The news further clouds the prospects for SMIC, which has been trying to move forward after being placed on the list of US restrictions. USA last year. Former company president Zhou Zixue also stepped down in September for personal health reasons.

SMIC was also hit by a regulatory notice from the Stock Exchange of Shanghai, which disclosed on Thursday that its supervisory body had sent the company a “supervisory” letter. The exchange did not elaborate on what that message implied, or provide a reason for it.

The announcements shocked investors: the company’s shares fell about 4% in Shanghai and in Hong Kong on Friday (12).

The board now has 11 directors. Among those leaving is Liang Mong Song, current co-chair of SMIC. The company said Liang plans to remain in the executive role and that his resignation as a director was to focus more on his directorship roles.

Chiang, on the other hand, cited a desire to spend more time with his family, according to the company. Gao Yonggang, SMIC’s acting president and chief financial officer, said on Friday that Chiang would remain as a consultant.

The remaining two directors said in a regulatory process that they had no disagreement with the board and were stepping down to devote more time to other work commitments.

In a call with analysts on Friday, Gao said the exits “would have no material impact on the company’s operations”.

He also said the company has no plans in the near future to add more directors, noting that its current board size is similar to that of “other companies in the industry”.

SMIC reported strong earnings on Thursday, with revenue jumping more than 30% year-over-year to $1.4 billion in the quarter ended September.

a challenging year

SMIC, China’s biggest chip maker, has dealt with leadership tensions before.

Last year, the company startled investors by revealing that it was trying to confirm reports in Chinese state media that Liang had resigned, apparently in protest against Chiang’s appointment to the board.

Liang is reported to have said at the time that he was concerned about the appointment of Chiang, the former co-head of operations at Taiwanese chip maker TSMC. Since then, the two executives have remained – until now.

But the company has also faced a number of public setbacks recently, including threats from the United States to its business as it tries to play a critical role in China’s mission to become more self-sufficient in semiconductors.

Last year, the US Department of Defense added SMIC to a list of companies the agency claimed were owned or controlled by the Chinese military, a decision that meant SMIC would be subject to restrictions such as its inability to accept US investments.

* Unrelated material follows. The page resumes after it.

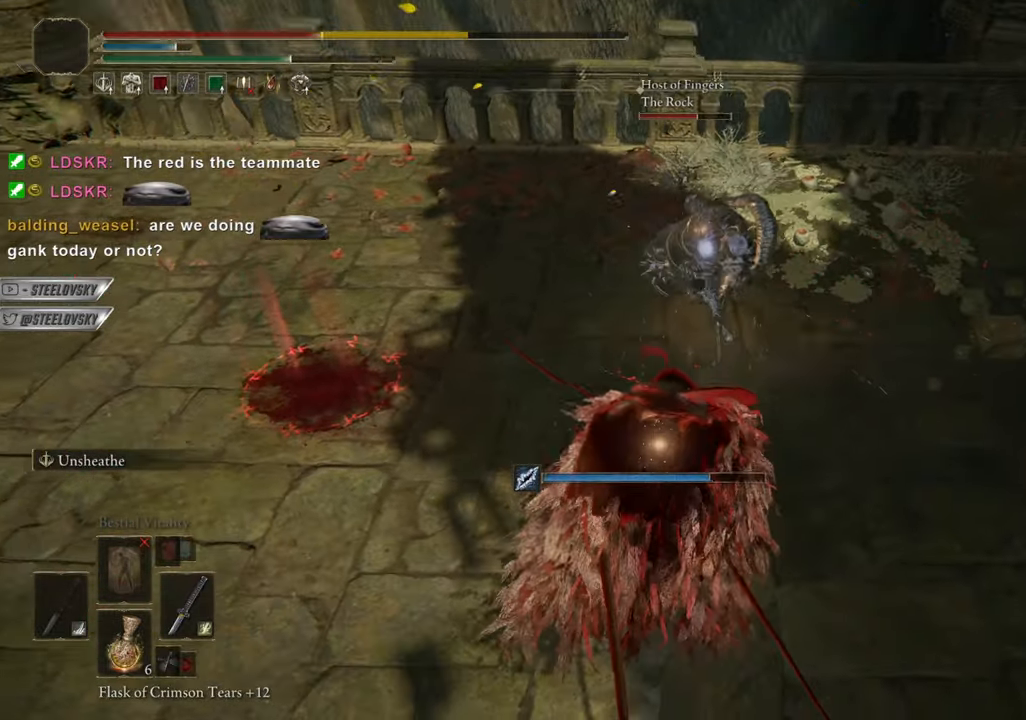
{"buttons": [], "left_stick": "left", "right_stick": "center", "events": [[350, "left_stick", "left"]]}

SMIC said at the time that its inclusion on the list “would not have a major impact” on its operations and that it had no relationship with the Chinese military.

The company’s problems were later exacerbated by a separate decision by the US Department of Commerce to add it to its list of restrictions, which limits SMIC’s ability to purchase certain technology from the United States, imposing more requirements on US exporters. The US agency cited national security concerns.

SMIC came into the US government’s crosshairs as tensions between Washington and Beijing escalated on several fronts, including the future of technology.

Cutting-edge chip technology is at the heart of this. Much of China’s chip supply has historically come from foreign companies, which supply the part for everything from Chinese smartphones and computers to telecommunications equipment.

Beijing has pledged to improve its chip-making technology. SMIC, whose main shareholders are state-owned companies, said last year it wanted to invest in technology and catch up with its global competitors.

The company did not immediately respond to a request for additional comments.

But “since SMIC was placed on a list of entities across the US … the company has faced enormous challenges in production and operations,” Gao told analysts on Friday.

“The year 2021 is not an ordinary year,” he added.